* Data in this exercise
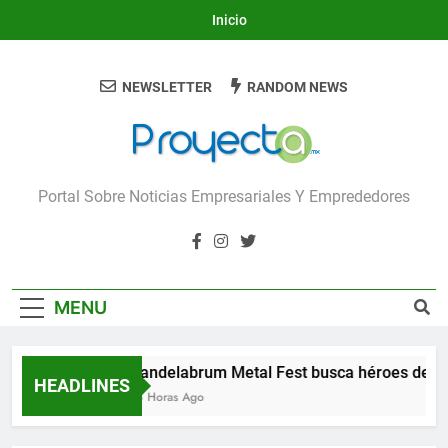
Skip
Inicio
to
content
NEWSLETTER
RANDOM NEWS
Proyecta
Portal Sobre Noticias Empresariales Y Emprededores
MENU
Candelabrum Metal Fest busca héroes de Le
HEADLINES
18 Horas Ago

* About this task
Only the lines from the one containing "RANDOM NEWS" through the end of the material should be copied, exactly as they stand; please keep both ends.

* Problem solution
RANDOM NEWS
Proyecta
Portal Sobre Noticias Empresariales Y Emprededores
MENU
Candelabrum Metal Fest busca héroes de Le
HEADLINES
18 Horas Ago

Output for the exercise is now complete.